Passage to read:

The Politics of Paranoia and Intimidation


Why Does the NSA Engage in Mass Surveillance of 
Americans When It's Statistically Impossible for 
Such Spying to Detect Terrorists?

By FLOYD RUDMIN

The Bush administration and the National Security 
Agency (NSA) have been secretly monitoring the 
email messages and phone calls of all Americans. 
They are doing this, they say, for our own good. 
To find terrorists. Many people have criticized 
NSA's domestic spying as unlawful invasion of 
privacy, as search without search warrant, as 
abuse of power, as misuse of the NSA's resources, 
as unConstitutional, as something the communists 
would do, something very unAmerican.

In addition, however, mass surveillance of an 
entire population cannot find terrorists. It is a 
probabilistic impossibility. It cannot work.

What is the probability that people are 
terrorists given that NSA's mass surveillance 
identifies them as terrorists? If the probability 
is zero (p=0.00), then they certainly are not 
terrorists, and NSA was wasting resources and 
damaging the lives of innocent citizens. If the 
probability is one (p=1.00), then they definitely 
are terrorists, and NSA has saved the day. If the 
probability is fifty-fifty (p=0.50), that is the 
same as guessing the flip of a coin. The 
conditional probability that people are 
terrorists given that the NSA surveillance system 
says they are, that had better be very near to 
one (p_1.00) and very far from zero (p=0.00).

The mathematics of conditional probability were 
figured out by the Scottish logician Thomas 
Bayes. If you Google "Bayes' Theorem", you will 
get more than a million hits. Bayes' Theorem is 
taught in all elementary statistics classes.

Required tasks:
A: Answer these questions using the NSA surveillance article.
(i) Who worked out the mathematics of conditional probability?
(ii) What does the article say a fifty-fifty probability is the same as?
(iii) Whose email messages and phone calls does the article say have been secretly monitored?
B: Duplicate the part of the NSA surveillance article from "The mathematics of" to "elementary statistics classes.".
C: Pick up the article on NSA mass surveillance after its final sentence and keep writing it.

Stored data

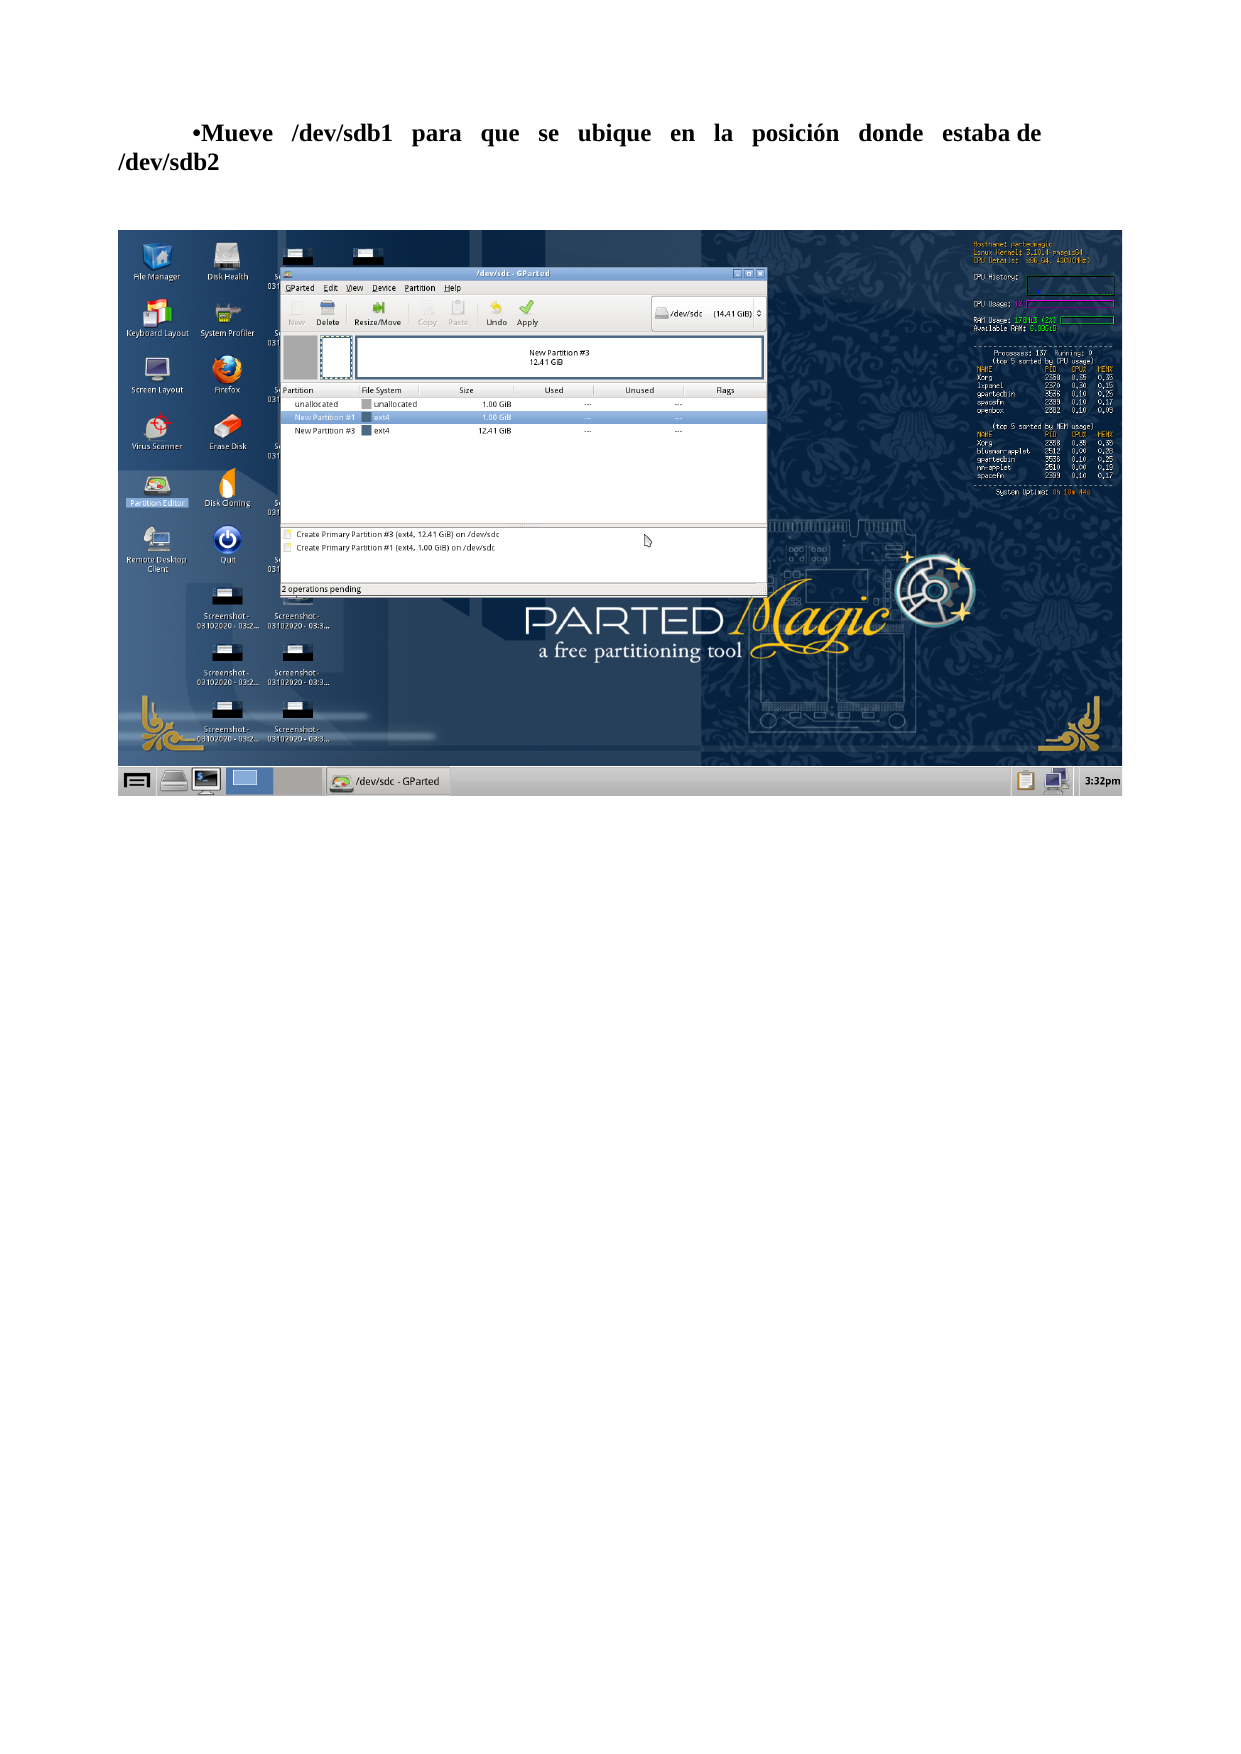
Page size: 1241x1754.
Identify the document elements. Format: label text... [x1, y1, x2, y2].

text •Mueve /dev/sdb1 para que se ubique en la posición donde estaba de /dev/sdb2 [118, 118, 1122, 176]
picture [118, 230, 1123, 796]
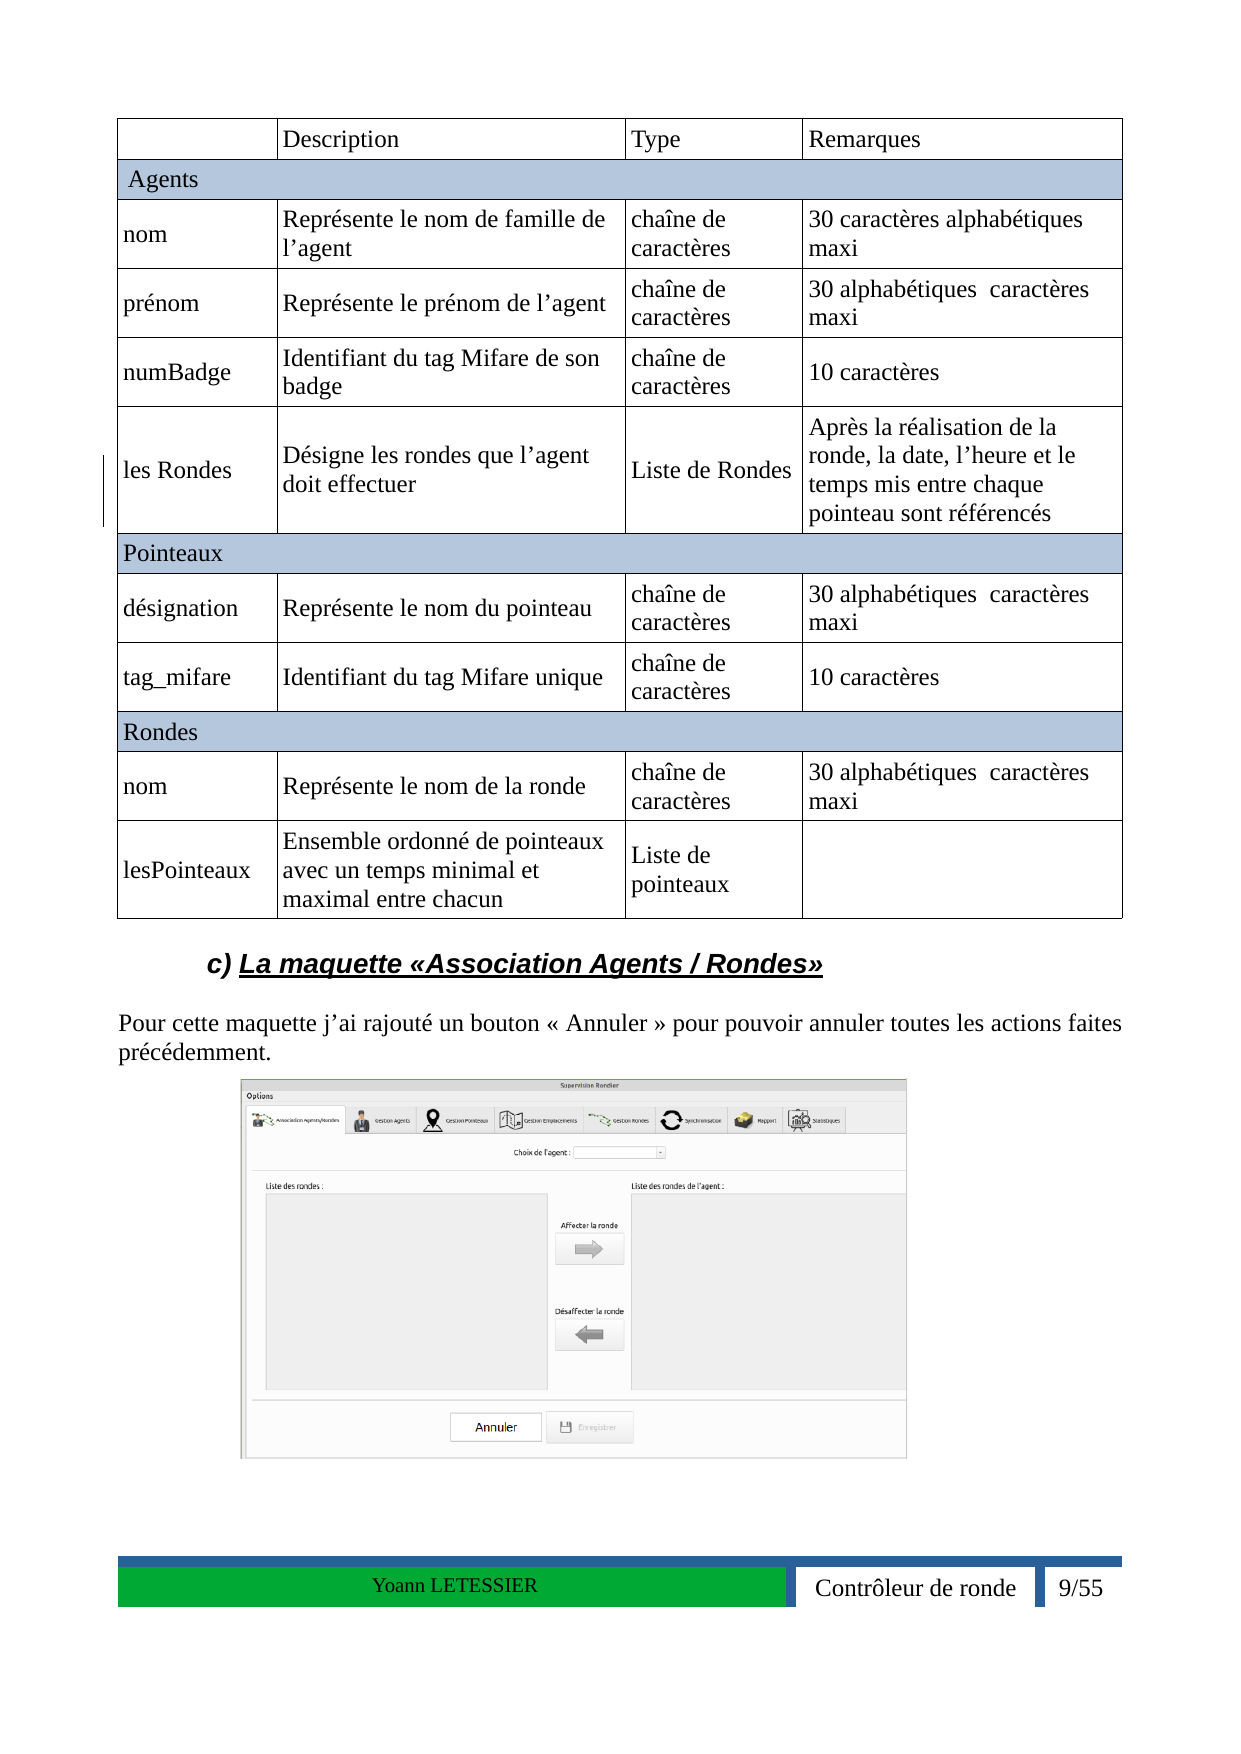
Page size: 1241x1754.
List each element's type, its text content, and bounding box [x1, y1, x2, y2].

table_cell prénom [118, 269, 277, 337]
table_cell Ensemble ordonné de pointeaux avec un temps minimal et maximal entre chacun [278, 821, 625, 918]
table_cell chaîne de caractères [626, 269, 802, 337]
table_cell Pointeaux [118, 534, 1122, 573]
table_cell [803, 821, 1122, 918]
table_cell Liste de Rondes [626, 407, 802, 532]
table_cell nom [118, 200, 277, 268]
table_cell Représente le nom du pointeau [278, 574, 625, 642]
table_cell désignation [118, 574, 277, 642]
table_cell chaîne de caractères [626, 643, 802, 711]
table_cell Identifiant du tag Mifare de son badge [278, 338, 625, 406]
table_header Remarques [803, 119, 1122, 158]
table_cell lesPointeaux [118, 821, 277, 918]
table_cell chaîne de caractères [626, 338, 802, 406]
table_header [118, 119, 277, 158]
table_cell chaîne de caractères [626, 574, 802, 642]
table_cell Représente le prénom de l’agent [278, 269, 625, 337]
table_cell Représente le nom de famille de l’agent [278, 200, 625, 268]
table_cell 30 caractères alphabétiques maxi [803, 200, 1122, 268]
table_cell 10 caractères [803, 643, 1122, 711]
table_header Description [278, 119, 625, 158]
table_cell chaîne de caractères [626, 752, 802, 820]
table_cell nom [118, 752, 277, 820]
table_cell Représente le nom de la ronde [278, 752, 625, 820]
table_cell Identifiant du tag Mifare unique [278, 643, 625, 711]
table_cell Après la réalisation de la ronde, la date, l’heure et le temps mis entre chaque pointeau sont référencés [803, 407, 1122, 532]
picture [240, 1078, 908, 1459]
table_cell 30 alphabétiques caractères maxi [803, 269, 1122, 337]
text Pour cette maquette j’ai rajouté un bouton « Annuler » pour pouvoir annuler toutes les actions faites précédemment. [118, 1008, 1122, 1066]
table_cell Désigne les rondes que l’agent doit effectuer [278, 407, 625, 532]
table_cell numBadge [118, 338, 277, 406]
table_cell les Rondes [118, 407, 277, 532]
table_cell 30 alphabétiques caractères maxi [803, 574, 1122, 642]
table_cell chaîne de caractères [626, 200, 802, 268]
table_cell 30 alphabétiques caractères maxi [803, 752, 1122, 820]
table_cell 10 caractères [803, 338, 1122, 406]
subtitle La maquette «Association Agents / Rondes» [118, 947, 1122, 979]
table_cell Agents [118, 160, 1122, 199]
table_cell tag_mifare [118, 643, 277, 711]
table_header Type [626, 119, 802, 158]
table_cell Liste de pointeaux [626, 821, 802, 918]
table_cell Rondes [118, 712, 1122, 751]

Responses per task:
A:
(i) Thomas Bayes, a Scottish logician
(ii) Guessing the flip of a coin
(iii) All Americans

B:
The mathematics of conditional probability were 
figured out by the Scottish logician Thomas 
Bayes. If you Google "Bayes' Theorem", you will 
get more than a million hits. Bayes' Theorem is 
taught in all elementary statistics classes.

C:
Everyone at NSA certainly knows Bayes' Theorem.

To know if mass surveillance will work, Bayes' 
theorem requires three estimations:

1) The base-rate for terrorists, i.e. what 
proportion of the population are terrorists.

2) The accuracy rate, i.e., the probability that 
real terrorists will be identified by NSA;

3) The misidentification rate, i.e., the 
probability that innocent citizens will be misidentified by NSA as terrorists.

No matter how sophisticated and super-duper are 
NSA's methods for identifying terrorists, no 
matter how big and fast are NSA's computers, 
NSA's accuracy rate will never be 100% and their 
misidentification rate will never be 0%. That 
fact, plus the extremely low base-rate for 
terrorists, means it is logically impossible for 
mass surveillance to be an effective way to find terrorists.

I will not put Bayes' computational formula here. 
It is available in all elementary statistics 
books and is on the web should any readers be 
interested. But I will compute some conditional 
probabilities that people are terrorists given 
that NSA's system of mass surveillance identifies them to be terrorists.

The US Census shows that there are about 300 million people living in the USA.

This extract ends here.